I can’t help but wonder if I’m still pregnant. I don’t have morning sickness, and my breasts felt more sore a couple of days ago. There used to be a saying in journalism that newspaper photos had to pass the breakfast test: they couldn’t be so graphic that readers threw up their cereal. I’ll spare the details but suffice it to say, I’ve been spotting — and then some — every time I wipe. Despite seeing the tiny fetus on the ultrasound monitor, I fear I have now passed him like a kidney stone. I keep thinking of the little cowboy kid in Willy Wonka, who went from being a human being in the room to being an image on a television screen, except my baby went from being an image on an ultrasound monitor to being a human being in the room, just before being plunged into the toilet. It’s gotten so that I don’t want to go to the bathroom for fear of what I may find on the toilet paper.
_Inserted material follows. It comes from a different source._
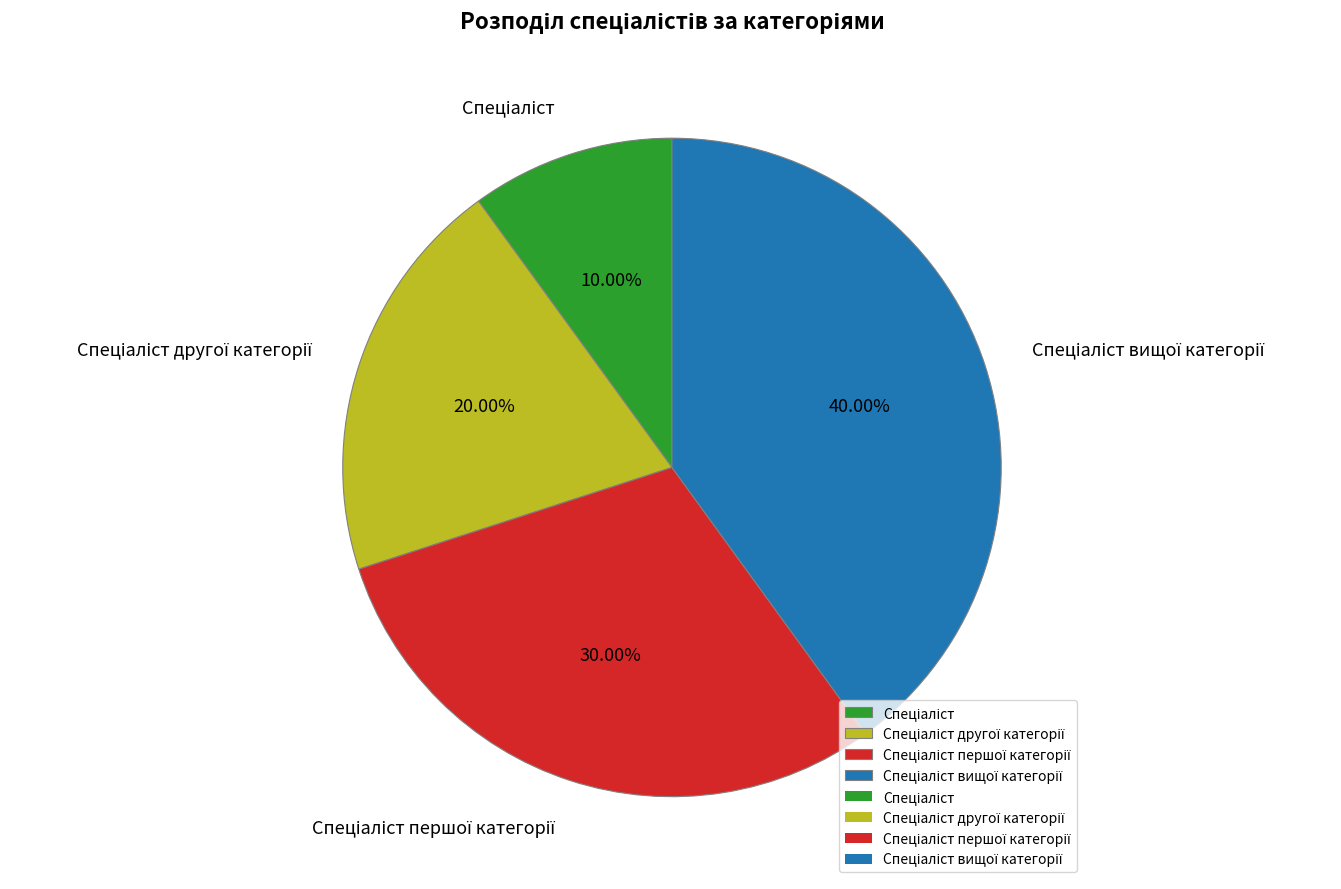

Is there a majority slice in this chart?

No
Worse, I’ve been sleeping a lot and gaining weight. So now if I’m not pregnant, I have nothing to which I can attribute these nasty habits but my own sloth-like nature.
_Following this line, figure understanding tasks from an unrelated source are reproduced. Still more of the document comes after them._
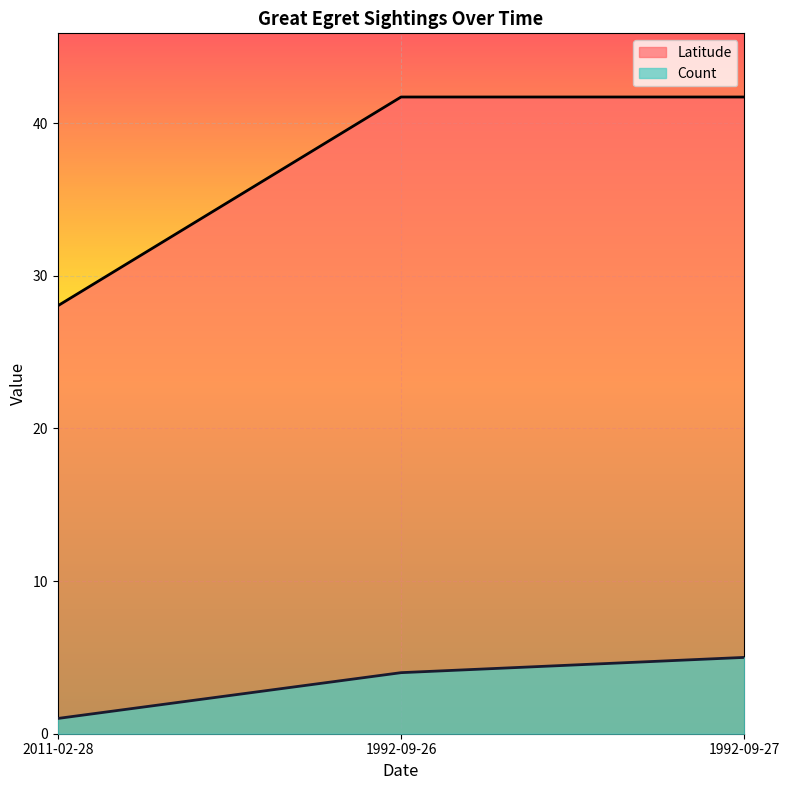

Which series has the largest range (max minus min)?

Latitude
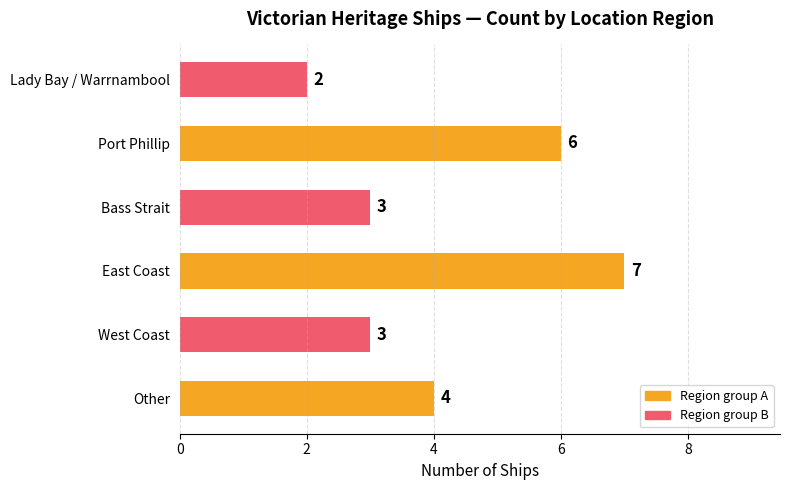

Is it true that the value at East Coast is 7?

True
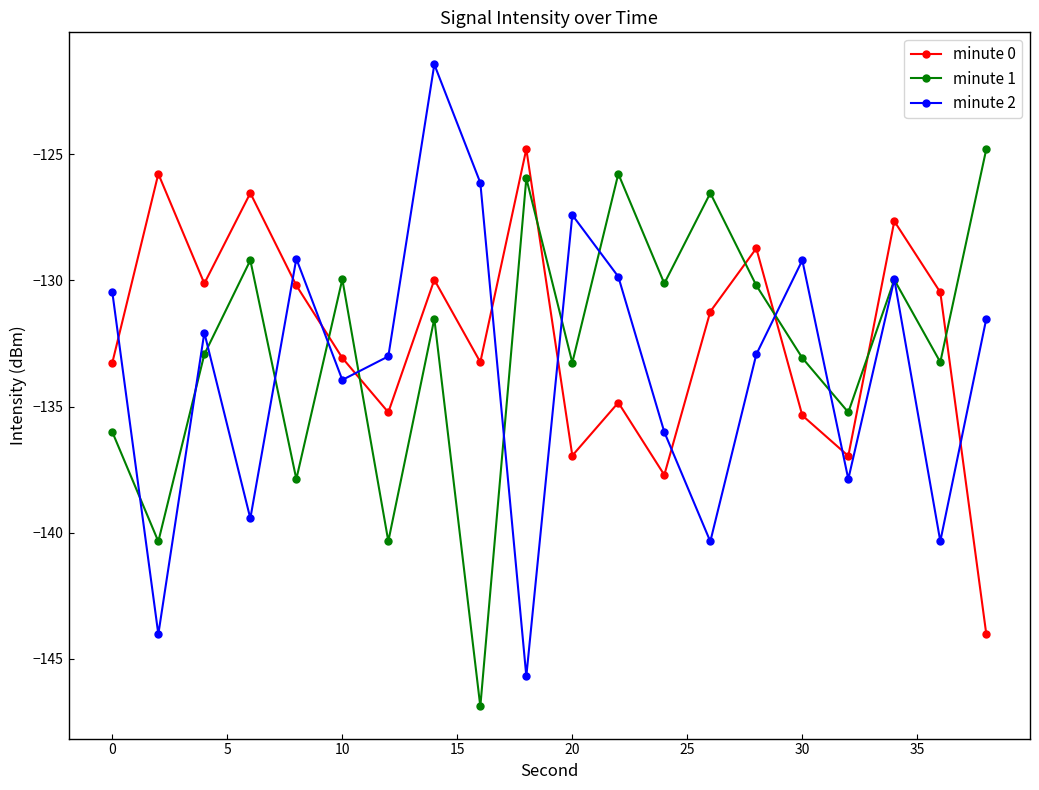

In minute 0, how many points are lower than both neighbors (excluding endpoints)?

6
Every now and again, I feel a wave of nauseau come over me, but it’s usually just after I’ve asked myself, “Do I feel sick?” The question always precedes the feeling and not the other way around. It’s similar to when I was trying to quit smoking many years ago. Every time I’d consider the idea , I’d be overcome with a strong compulsion to have a cigarette, even if I’d just put one out. It’ll be nice to be past all of this, when my every waking moment isn’t filled with the question, am I still pregnant or am I not? I almost don’t care anymore. I just wish it were one way or the other. A person could go crazy living with this kind of uncertainty.
The heat was oppressive yesterday –95 degrees but they said it would feel like 100. It did. Even those who went to the beach said it was hot unless you stayed in the water, which everyone did. There were so many people in there, it was almost like standing in a rush hour subway car except that your feet were in water. Instead of the beach, Bruce and I went to the movies. We wanted air conditioning and popcorn. We saw a movie called Grown Ups, a terrible film about five elementary school friends who reunite upon the death of their childhood basketball coach. They all bring their wives and spoiled children to a house on the lake, and by the end of the film, everyone is transformed. Bad as the movie was, it conveyed one of my fears about parenthood: I want my children to be nice people who play with wood blocks and board games like Candyland and Chutes and Ladders. I don’t want them to play Grand Theft Auto and text their nanny. It’s hard to know what to do about it, though. I’ve considered not letting my child have any electronic devices until he’s in college, but either he’ll be a freak or hate me for it. You can’t hide modern-day society from these kids. News of these gadgets will leak out, and then resent me for not having these things even if he doesn’t know what they are. He’ll just know everyone else has them. And then my mind says, “What child? You’re not even pregnant.”
We walked to the beach last night to watch the fireworks. Bruce led the way, taking us on a trek across the sand in the dark as I complained about why we had to keep going farther and farther and how I was going to trip over a piece of concrete and break a tooth.
“I know what I’m doing,” Bruce said. “Have I ever steered you wrong?”
As we reached the border of the next town, which was the town putting on the fireworks display, we started to unfold our chairs but were stopped by a police officer who told us to move back. He was about to cordone off the area because they didn’t want people too close to the where the fireworks were being set off. It was testament to how far that town had come in terms of its redevelopment. In years past, you could sit so close to the fireworks, you could almost taste the ashes. I liked the town better when it was dysfunctional and people were afraid to come here.
Soon the show started and Boom! A blast of color, like a big red carnation in the sky. And then another. And another. It was brilliant. And our seats were perfect. We were as close as we could get, and the ocean was just to our right, lapping at the shore. As I watched the brilliant pyrotechnics display, I was in awe and thought yes, Bruce had once again steered us right. And for one small moment, as the fireworks exploded before us, I forgot about losing our baby.